# INSTRUCTION:
Return all of the data below verbatim and exclude every picture.

*** SOURCE MATERIAL Section Begins ***

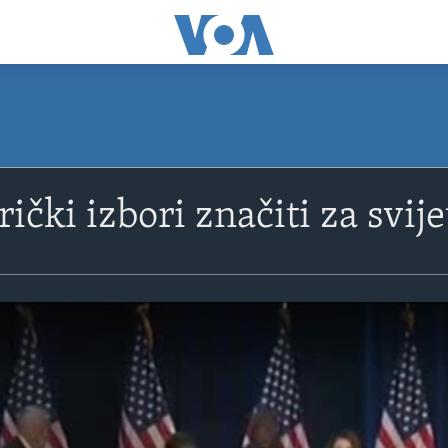
ički izbori značiti za svije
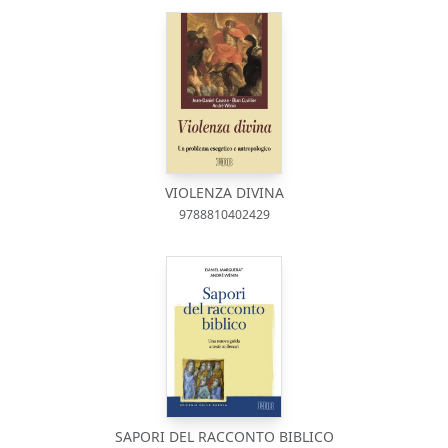
VIOLENZA DIVINA
9788810402429
SAPORI DEL RACCONTO BIBLICO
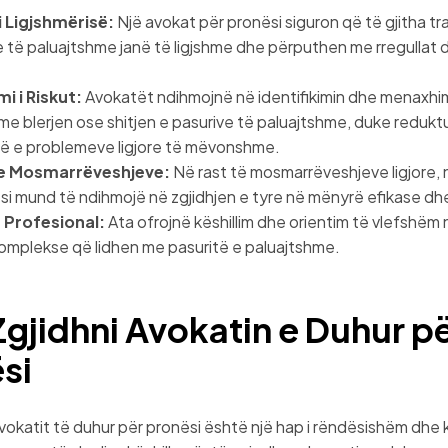
i Ligjshmërisë:
Një avokat për pronësi siguron që të gjitha t
e të paluajtshme janë të ligjshme dhe përputhen me rregullat d
i i Riskut:
Avokatët ndihmojnë në identifikimin dhe menaxhimi
 me blerjen ose shitjen e pasurive të paluajtshme, duke redukt
ë e problemeve ligjore të mëvonshme.
 e Mosmarrëveshjeve:
Në rast të mosmarrëveshjeve ligjore, 
si mund të ndihmojë në zgjidhjen e tyre në mënyrë efikase dhe
m Profesional:
Ata ofrojnë këshillim dhe orientim të vlefshëm 
omplekse që lidhen me pasuritë e paluajtshme.
 Zgjidhni Avokatin e Duhur p
si
vokatit të duhur për pronësi është një hap i rëndësishëm dhe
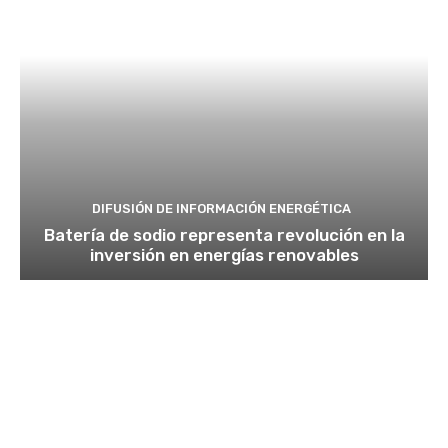
DIFUSIÓN DE INFORMACIÓN ENERGÉTICA
Batería de sodio representa revolución en la
inversión en energías renovables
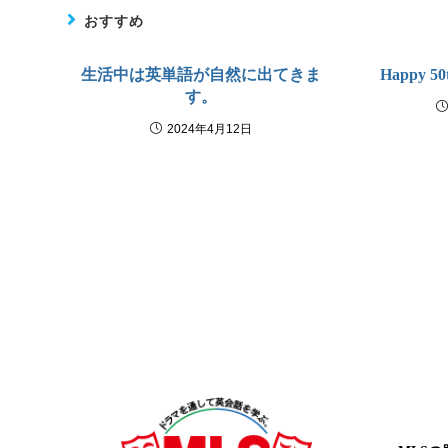
おすすめ
生活中は英単語が自然に出てきま
Happy 50
す。
2024年4月12日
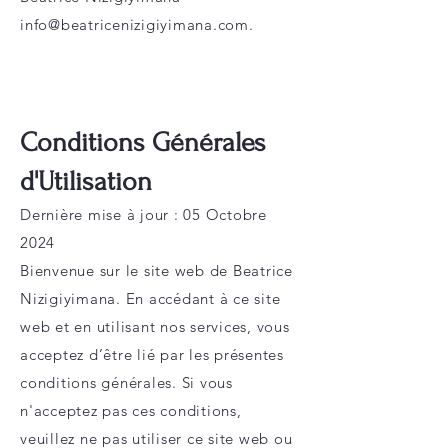
info@beatricenizigiyimana.com.
Conditions Générales
d'Utilisation
Dernière mise à jour : 05 Octobre
2024
Bienvenue sur le site web de Beatrice
Nizigiyimana. En accédant à ce site
web et en utilisant nos services, vous
acceptez d’être lié par les présentes
conditions générales. Si vous
n'acceptez pas ces conditions,
veuillez ne pas utiliser ce site web ou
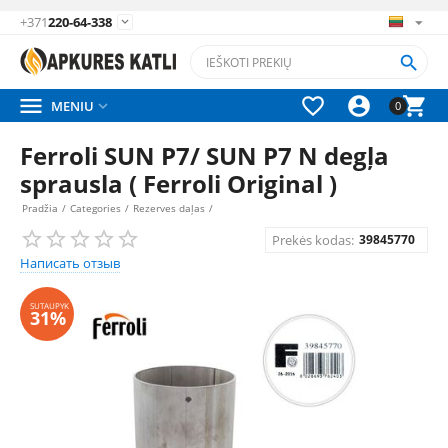
+371
220-64-338






MENIU

0
Ferroli SUN P7/ SUN P7 N degļa
sprausla ( Ferroli Original )
Pradžia
/
Categories
/
Rezerves daļas
/
Prekės kodas:
39845770
Написать отзыв
SUTAUPYK
31%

*** SOURCE MATERIAL Section Ends ***

# SOLUTION FOR THIS PROBLEM:
ički izbori značiti za svije
VIOLENZA DIVINA
9788810402429
SAPORI DEL RACCONTO BIBLICO
i Ligjshmërisë:
Një avokat për pronësi siguron që të gjitha t
e të paluajtshme janë të ligjshme dhe përputhen me rregullat d
i i Riskut:
Avokatët ndihmojnë në identifikimin dhe menaxhimi
 me blerjen ose shitjen e pasurive të paluajtshme, duke redukt
ë e problemeve ligjore të mëvonshme.
 e Mosmarrëveshjeve:
Në rast të mosmarrëveshjeve ligjore, 
si mund të ndihmojë në zgjidhjen e tyre në mënyrë efikase dhe
m Profesional:
Ata ofrojnë këshillim dhe orientim të vlefshëm 
omplekse që lidhen me pasuritë e paluajtshme.
 Zgjidhni Avokatin e Duhur p
si
vokatit të duhur për pronësi është një hap i rëndësishëm dhe
DIFUSIÓN DE INFORMACIÓN ENERGÉTICA
Batería de sodio representa revolución en la
inversión en energías renovables
おすすめ
生活中は英単語が自然に出てきま
Happy 50
す。
2024年4月12日
info@beatricenizigiyimana.com.
Conditions Générales
d'Utilisation
Dernière mise à jour : 05 Octobre
2024
Bienvenue sur le site web de Beatrice
Nizigiyimana. En accédant à ce site
web et en utilisant nos services, vous
acceptez d’être lié par les présentes
conditions générales. Si vous
n'acceptez pas ces conditions,
veuillez ne pas utiliser ce site web ou
+371
220-64-338






MENIU

0
Ferroli SUN P7/ SUN P7 N degļa
sprausla ( Ferroli Original )
Pradžia
/
Categories
/
Rezerves daļas
/
Prekės kodas:
39845770
Написать отзыв
SUTAUPYK
31%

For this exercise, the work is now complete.